Among them are a purple Share Bear pin from a Care Bears x Kidrobot blindbox and one of her and husband Garrad Lee's own creations, a green basketball jersey with a shamrock and the name "Ingram" imprinted on it.
"We knew a lot of people were hurting and wanting to carry on his memory in some kind of way, so we talked to a few people who were planning on doing buttons for krewes for St. Paddy's Day this coming year," she says.
Through City Pins, an initiative that they launched under Garrad's Homework Town LLC, they ordered about 200 pins to sell at the parade for those who wanted to honor Ingram. The proceeds, which Catherine says totaled more than $1,000, will go toward a local nonprofit that Ingram supported, the Hard Places Community.

"I guess it's a tongue-in-cheek way to address some of the more painful things about being a Mississippi resident and from Jackson," Catherine says. "A lot of our city landmarks have been degraded or lost over time or have complicated meanings just because of the complication of our history."
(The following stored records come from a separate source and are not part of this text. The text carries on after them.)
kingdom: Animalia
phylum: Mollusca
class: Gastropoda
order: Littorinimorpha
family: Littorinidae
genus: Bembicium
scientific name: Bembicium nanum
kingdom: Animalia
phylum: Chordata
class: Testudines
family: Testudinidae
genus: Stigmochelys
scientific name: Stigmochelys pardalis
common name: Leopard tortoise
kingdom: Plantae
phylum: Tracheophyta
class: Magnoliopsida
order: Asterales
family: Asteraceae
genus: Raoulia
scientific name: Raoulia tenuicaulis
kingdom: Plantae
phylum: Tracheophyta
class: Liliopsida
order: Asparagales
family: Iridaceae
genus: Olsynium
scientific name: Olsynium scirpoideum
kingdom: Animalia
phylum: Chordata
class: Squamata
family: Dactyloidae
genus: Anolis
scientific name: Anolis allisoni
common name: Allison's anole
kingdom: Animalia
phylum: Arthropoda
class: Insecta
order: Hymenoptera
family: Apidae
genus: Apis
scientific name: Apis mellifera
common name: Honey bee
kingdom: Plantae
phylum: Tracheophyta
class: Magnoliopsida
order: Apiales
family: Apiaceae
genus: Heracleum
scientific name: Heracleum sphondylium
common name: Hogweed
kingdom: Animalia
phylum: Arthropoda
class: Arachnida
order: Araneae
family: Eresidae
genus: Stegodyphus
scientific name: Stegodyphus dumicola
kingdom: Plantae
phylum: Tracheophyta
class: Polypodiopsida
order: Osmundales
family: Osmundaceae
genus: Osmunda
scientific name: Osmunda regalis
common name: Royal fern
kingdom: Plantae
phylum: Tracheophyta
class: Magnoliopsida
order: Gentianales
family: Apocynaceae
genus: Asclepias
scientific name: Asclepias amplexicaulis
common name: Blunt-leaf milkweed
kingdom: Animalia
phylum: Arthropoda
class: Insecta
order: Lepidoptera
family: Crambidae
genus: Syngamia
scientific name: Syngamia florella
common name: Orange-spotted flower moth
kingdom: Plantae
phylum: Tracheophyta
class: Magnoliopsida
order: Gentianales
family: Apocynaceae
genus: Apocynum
The couple's large pin collection gave them the idea to start designing pins that were specific to the capital city last year.
"We start tossing around some ideas about what we could do that would be very Jackson," Garrad says. "... We were just wanting to contribute something of our own and have something to sell and to keep it rolling and to trade in stuff. It was all about taking something we already dug and then making it specifically about Jackson."
The Lees' foray into the pin trade has also helped others in Jackson to create custom pins. For the last couple of years, Phillip
Rollins, owner of comic-book and record shop Offbeat, has been selling buttons with the store brand, but he decided to do something different for the business' fourth anniversary in May.
The Lees pointed Rollins toward City Pins' manufacturer, The Studio, to create Offbeat's special-edition pins, which feature the mascot, Wesley the Bat, with a boombox and sell for about $7.
"It's interesting to see how people are collecting them now," Rollins says. "... They're fashion pieces (and) accessories, just as much as, like, buttons are. (They're) just a little bit more detailed or have a little more thought into the process and are shaped into whatever you want them to be."

The affordability of pins is what draws many artists to the medium. The Studio's website shows example prices as low as $2.53 per pin for an order of 100.
For artist Emily Hamblin, the choice to make her own pin was a creative one, as it allowed her to maintain the bright colors of her blockprinting while also getting a shiny, textured piece.
The Clinton resident, who is a studio artist at Good Citizen and general manager at Cups Espresso Cafe in Clinton, says her artwork often has themes of nature, animals and even video games.
In November 2017, she decided to make her first pin and chose one of her favorite prints, a teal checkered owl, for the design. To create the pin, she scanned her print and saved it as a digital file. The company's designers then made suggestions to help it work better as a pin, including making the owl's nose black.
"You send them your artwork, and they go, 'Awesome, we can do this for you. Here's what we think you should do,'" she says. "... At that point it does become a cool collaboration with the people that are actually working in this material for you."
Although Hamblin has only designed one pin thus far, she says that she is excited to make more in the near future and to see what other local artists do with the art form.